CHARMAINE WONG SZU LIN AKA LIN LIN
Founder | LinLin Cake
“Despite living in a generation where many believe that women have equal rights, there are still some who judge, disagree, and may not take me seriously just because I am a woman—especially with the way I look. Two lessons that taught me to overcome this are to be confident and to stand my ground on what I believe in. This is how people will treat you with respect. Honestly, just be you and do whatever you want—it’s 2024! I believe life is all about trial and error. As long as you keep moving, you will be higher than wherever you are now. This applies to everyone!”
TRISHA TOH
Art director and stylist
“When I look back on how I started 10 years ago, it was really just pure love for photography and having that determination and drive to shoot my subjects in a way that was rarely shot in Malaysia. As cliche as it sounds, I believe working hard, walking the talk and constant learning are genderless. I’d like to think that my work speaks for itself!
“I often work with a team (who happen to be cis-males) and I have never felt more or less than them when on the job. The focus has always been on getting the best results for ourselves and our clients. I’m so grateful to have them as I know they always have my back and I do with them!”
ILI SULAIMAN
Celebrity Chef and Owner | Ili Pot Steamboat and Grill
“Be resilient. Sometimes you will lose out as a talent—I myself have lost out to a lot of other chefs out there—but you just have to keep trying, know what you’re good at and know your worth. Put yourself out there! If anything, I’ve learnt that if I’m authentically myself, it will work out. As I tried to keep up with TikTokers and content creation, I realised that my engagement was the best when I was just being myself. Be unapologetically yourself and people will resonate with you.”
JENIFER KUAH
Restaurateur | Alta Pizza, Alta Café, and Studio Restaurant
“After having been in the industry for 18 years, it is clear that—traditionally—women have not had the same job opportunities because of societal expectations and roles regardless of the industry. In 2007, when I started my first café, Food Foundry, the F&B scene as we know it now was still in its infancy, so it was quite difficult to develop any relationships in the industry.

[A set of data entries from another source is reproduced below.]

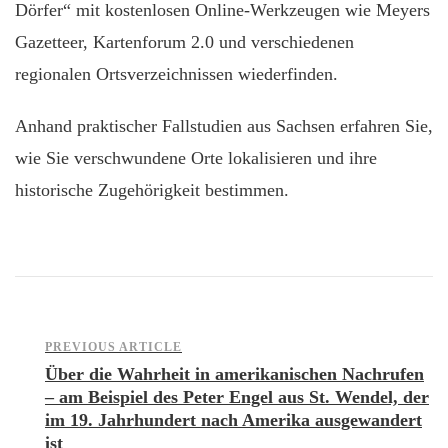
Dörfer“ mit kostenlosen Online-Werkzeugen wie Meyers
Gazetteer, Kartenforum 2.0 und verschiedenen
regionalen Ortsverzeichnissen wiederfinden.
Anhand praktischer Fallstudien aus Sachsen erfahren Sie,
wie Sie verschwundene Orte lokalisieren und ihre
historische Zugehörigkeit bestimmen.
Post
PREVIOUS ARTICLE
Über die Wahrheit in amerikanischen Nachrufen
– am Beispiel des Peter Engel aus St. Wendel, der
Navigation
im 19. Jahrhundert nach Amerika ausgewandert
ist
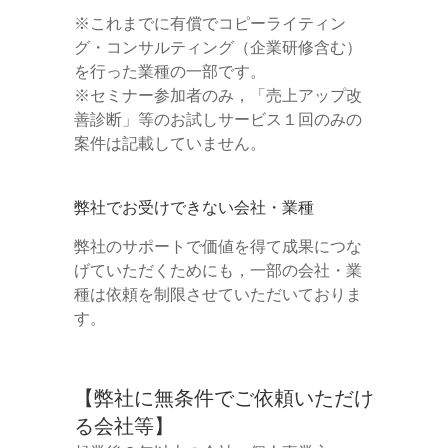
※これまでに有償でコピーライティン
グ・コンサルティング（企業研修含む）
を行った業種の一部です。
※セミナー参加者のみ，「売上アップ改
善診断」等のお試しサービス１回のみの
案件は記載していません。
弊社でお受けできない会社・業種
弊社のサポートで価値を得て成果につな
げていただくためにも，一部の会社・業
種は依頼を制限させていただいておりま
す。
【弊社に無条件でご依頼いただけ
る会社等】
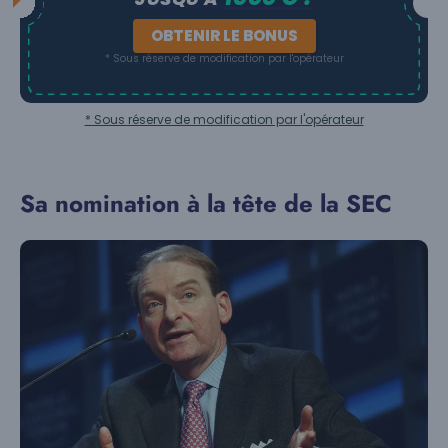
OBTENIR LE BONUS
* Sous réserve de modification par l'opérateur
* Sous réserve de modification par l'opérateur
Sa nomination à la tête de la SEC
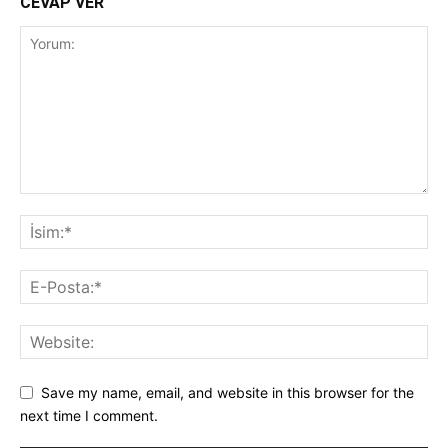
CEVAP VER
Save my name, email, and website in this browser for the
next time I comment.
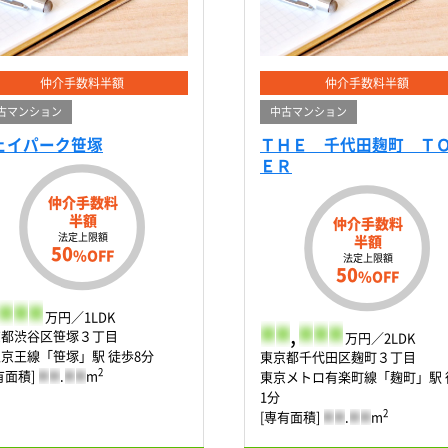
仲介手数料半額
仲介手数料半額
古マンション
中古マンション
ェイパーク笹塚
ＴＨＥ 千代田麹町 Ｔ
ＥＲ
仲介手数料
半額
仲介手数料
法定上限額
半額
50
%OFF
法定上限額
50
%OFF
-
-
-
万円／1LDK
-
-
,
-
-
-
京都渋谷区笹塚３丁目
万円／2LDK
京王線「笹塚」駅 徒歩8分
東京都千代田区麹町３丁目
2
有面積]
-
-
.
-
-
m
東京メトロ有楽町線「麹町」駅 
1分
2
[専有面積]
-
-
.
-
-
m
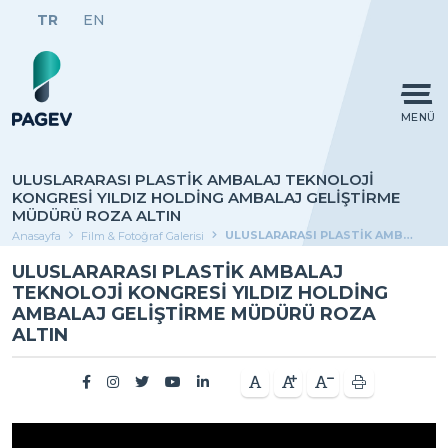
TR
EN
MENÜ
ULUSLARARASI PLASTİK AMBALAJ TEKNOLOJİ
KONGRESİ YILDIZ HOLDİNG AMBALAJ GELİŞTİRME
MÜDÜRÜ ROZA ALTIN
ULUSLARARASI PLASTİK AMBALAJ TEKNOLOJİ KONGRESİ YILDIZ HOLDİNG AMBALAJ GELİŞTİRME MÜDÜRÜ ROZA ALTIN
Anasayfa
Film & Fotoğraf Galerisi
ULUSLARARASI PLASTİK AMBALAJ
TEKNOLOJİ KONGRESİ YILDIZ HOLDİNG
AMBALAJ GELİŞTİRME MÜDÜRÜ ROZA
ALTIN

Now in 2024, I am happy to say that there are brilliant young women in F&B in all sorts of roles. I hope it continues to grow.”
JUN WONG
Chef de Cuisine | Yellow Fin Horse
“I truly do feel that in this current climate, our industry has set the benchmark for gender equality. If anything, what this industry has taught me is that regardless of gender, discipline, resilience, and solid, honest hard work is required for anyone to go the distance. There is a lot of inclination for us to lean into the feminist movement, but as someone in a (what used to be) male-dominated industry, we have truly come a long way. Let’s not forget that we all bleed when we get cuts, and to be truly equal, is to cut through the noise and give credit where credit is due, not because of our gender or other external factors.”
MAKISSA SOPHIA SMEETON
Co-founder | The Hungry Tapir and LaGula
“Gender differences aside, don’t be afraid to make mistakes and mess up. Showing vulnerability and owning it is the best way to grow in this industry. Having our first restaurant for four years now has really taught me this! We’re still not perfect and would still get a low review but the main thing is to dissect it, address it, and work on it with our team in order to keep growing stronger! And always look to hire more women—we really can do it all…and better, with more empathy!”